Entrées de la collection
⁂

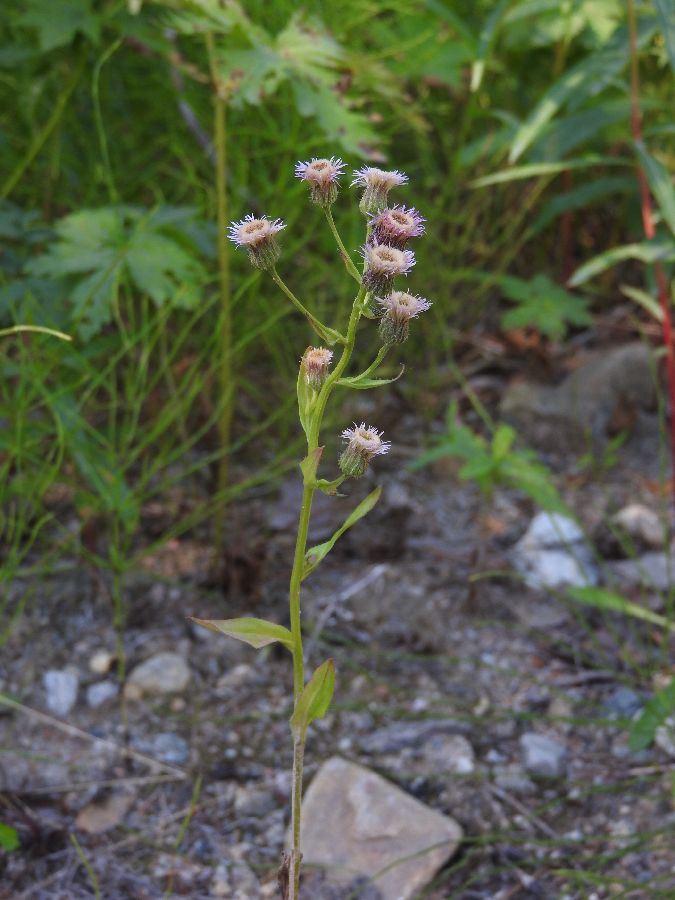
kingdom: Plantae
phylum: Tracheophyta
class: Magnoliopsida
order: Asterales
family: Asteraceae
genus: Erigeron
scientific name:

⁂

# Consigne
Renvoyez à l'identique toutes les lignes de texte du matériel ci-dessus, sans les images.

# Réponse complète
kingdom: Plantae
phylum: Tracheophyta
class: Magnoliopsida
order: Asterales
family: Asteraceae
genus: Erigeron
scientific name:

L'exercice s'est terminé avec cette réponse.